Excerpted text START

Not only does he have continued second thoughts about arresting and helping convict one his Three Pines friends of killing a man, but he is haunted by a recent operation that led to the violent deaths of a number of officers serving under him. One of the deaths weighs particularly heavily on his mind, as he plays back seemingly endless bits of conversation between himself and the doomed officer. Gamache is a man of extraordinary sensitivity and feeling in a job that sometimes can require nearly superhuman choices with no good endings. He knows that it takes time to heal (or at least cover over the wound), but he also knows he will always carry with him the mistakes and misjudgments he thinks led to terrible and final consequences for others and to his own sorrow of soul. No matter whether he says, "I'm sorry. I was wrong," or not, he cannot bring back the lives lost. But perhaps he, with the help of someone else in the Sūreté, can take another look at the Three Pines case...

Penny has done something I'd been hoping she would: she has written a book focused more on the police we've come to know in this series than on the villagers in Three Pines. Since I sometimes find the greed, selfishness, anger, and what-have-you of the Three Pines residents to be a little more than I'd like to stomach, I'm also pleased that Bury Your Dead: A Chief Inspector Gamache Novel spends a lot of time in the old city of Québec as Gamache and his faithful dog, Henri, stay with his old boss, Emile, for a while. There, he reluctantly agrees to help the local constabulary investigate a murder at the Literary and Historical Society where he's been going to research some history.

Excerpted text END
Material provided START

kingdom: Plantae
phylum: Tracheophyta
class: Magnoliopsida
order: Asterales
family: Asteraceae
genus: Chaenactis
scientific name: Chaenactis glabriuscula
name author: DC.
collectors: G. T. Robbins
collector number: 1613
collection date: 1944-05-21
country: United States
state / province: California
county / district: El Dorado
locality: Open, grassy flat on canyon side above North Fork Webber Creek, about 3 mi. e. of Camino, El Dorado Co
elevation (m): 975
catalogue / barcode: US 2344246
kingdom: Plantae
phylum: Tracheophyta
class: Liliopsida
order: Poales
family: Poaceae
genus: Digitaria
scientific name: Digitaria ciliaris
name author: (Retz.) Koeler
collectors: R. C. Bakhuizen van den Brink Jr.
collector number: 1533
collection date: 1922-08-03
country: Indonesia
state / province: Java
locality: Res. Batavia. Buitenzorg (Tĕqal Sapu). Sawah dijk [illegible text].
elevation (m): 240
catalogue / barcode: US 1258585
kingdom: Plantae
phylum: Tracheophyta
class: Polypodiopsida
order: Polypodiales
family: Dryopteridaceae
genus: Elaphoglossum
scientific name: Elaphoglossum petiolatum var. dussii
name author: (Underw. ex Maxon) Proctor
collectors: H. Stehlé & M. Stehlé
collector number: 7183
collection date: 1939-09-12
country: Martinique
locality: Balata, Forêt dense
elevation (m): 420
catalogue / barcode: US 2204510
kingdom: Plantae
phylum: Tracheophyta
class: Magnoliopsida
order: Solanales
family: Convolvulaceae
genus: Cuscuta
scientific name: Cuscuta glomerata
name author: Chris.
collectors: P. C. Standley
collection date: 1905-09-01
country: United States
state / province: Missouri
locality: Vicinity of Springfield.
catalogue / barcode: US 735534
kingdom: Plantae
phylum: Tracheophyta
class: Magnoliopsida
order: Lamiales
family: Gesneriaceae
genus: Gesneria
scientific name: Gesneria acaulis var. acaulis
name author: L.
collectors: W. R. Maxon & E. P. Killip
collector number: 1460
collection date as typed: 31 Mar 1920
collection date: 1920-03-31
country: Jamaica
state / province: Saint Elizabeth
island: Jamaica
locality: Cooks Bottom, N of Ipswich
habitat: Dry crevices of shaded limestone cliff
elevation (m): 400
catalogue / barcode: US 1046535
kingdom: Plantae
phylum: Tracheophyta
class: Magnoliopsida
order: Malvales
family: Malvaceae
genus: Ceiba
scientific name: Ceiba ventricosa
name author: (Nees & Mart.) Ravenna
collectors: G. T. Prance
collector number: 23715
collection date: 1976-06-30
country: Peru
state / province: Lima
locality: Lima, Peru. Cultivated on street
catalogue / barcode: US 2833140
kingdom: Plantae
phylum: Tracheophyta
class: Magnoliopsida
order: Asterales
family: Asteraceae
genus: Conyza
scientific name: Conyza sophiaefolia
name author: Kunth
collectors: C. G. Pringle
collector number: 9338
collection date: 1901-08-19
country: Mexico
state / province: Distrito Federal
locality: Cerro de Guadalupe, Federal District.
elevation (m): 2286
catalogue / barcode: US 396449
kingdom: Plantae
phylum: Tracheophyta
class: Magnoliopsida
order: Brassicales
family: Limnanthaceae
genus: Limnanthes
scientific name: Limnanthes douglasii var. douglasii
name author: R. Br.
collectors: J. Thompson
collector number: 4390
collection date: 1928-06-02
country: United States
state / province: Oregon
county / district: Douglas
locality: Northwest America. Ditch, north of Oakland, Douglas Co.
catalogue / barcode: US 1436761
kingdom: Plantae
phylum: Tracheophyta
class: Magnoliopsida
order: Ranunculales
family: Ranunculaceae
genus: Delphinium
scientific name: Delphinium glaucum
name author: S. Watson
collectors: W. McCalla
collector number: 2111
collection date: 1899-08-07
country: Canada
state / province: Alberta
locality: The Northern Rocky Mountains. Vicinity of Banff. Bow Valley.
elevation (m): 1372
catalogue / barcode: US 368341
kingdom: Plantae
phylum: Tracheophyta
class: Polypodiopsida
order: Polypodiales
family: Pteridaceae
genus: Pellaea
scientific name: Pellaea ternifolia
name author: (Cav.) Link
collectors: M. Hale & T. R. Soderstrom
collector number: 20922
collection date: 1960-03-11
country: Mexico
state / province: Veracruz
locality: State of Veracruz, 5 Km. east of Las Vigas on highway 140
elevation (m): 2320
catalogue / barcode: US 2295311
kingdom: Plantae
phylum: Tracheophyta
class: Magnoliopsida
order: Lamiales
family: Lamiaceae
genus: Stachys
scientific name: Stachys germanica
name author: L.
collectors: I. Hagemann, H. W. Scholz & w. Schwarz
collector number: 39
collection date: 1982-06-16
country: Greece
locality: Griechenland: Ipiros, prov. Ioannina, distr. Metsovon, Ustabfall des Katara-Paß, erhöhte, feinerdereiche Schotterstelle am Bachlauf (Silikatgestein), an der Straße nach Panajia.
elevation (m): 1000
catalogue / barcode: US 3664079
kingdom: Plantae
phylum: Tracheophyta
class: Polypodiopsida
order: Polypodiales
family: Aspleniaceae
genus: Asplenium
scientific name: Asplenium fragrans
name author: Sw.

Material provided END

Activities -
a: Answer these questions using the book review of Bury Your Dead.
(i) What does Gamache have continued second thoughts about?
(ii) Whom do Gamache and his dog stay with in Québec?
(iii) Where was the murder that Gamache agrees to help investigate?
b: Resume the book review of Bury Your Dead, starting after its last sentence.

Answers to the exercises -
a:
(i) Arresting and helping convict one of his Three Pines friends of killing a man.
(ii) His old boss, Emile.
(iii) At the Literary and Historical Society.

b:
BURY YOUR DEAD is a fabulous novel. It effortlessly intertwines three plots: the two geographically separated murder cases going on in real time and, in retrospective, the disastrous Canadian police operation that left dead and near dead in its wake. Gamache's probing in Québec City examines (without being pretentiously didactic) the tensions between the Anglophones and the Francophones, it delves into the Battle of the Plains of Abraham which shaped the destiny of the beautiful old metropolis, and it searches for answers to the mystery of where founding father Champlain might be buried. To say too much about the plot dims the satisfaction of reading this splendid work, so I'll say no more, except to note that toward the end a careful reader can savor the emotion, the psychological insights, and the often beautiful language but also look beyond them to ask questions about a few apparent plot inconsistencies. But overall, I'd say this is Penny's best book to date, and it doesn't require full knowledge of the previous novels to be accessible.

Penny advises that "BURY YOUR DEAD is not about death, but about life." Absolutely. But it teaches about life through death. Especially poignant and heartbreaking are the unforgettable scenes when Gamache can't forget his brave, slain subordinate and comrade. The last scene leaves an unforgettable certainty about who these two respectively are and were. Don't miss BURY YOUR DEAD. (4.7 stars)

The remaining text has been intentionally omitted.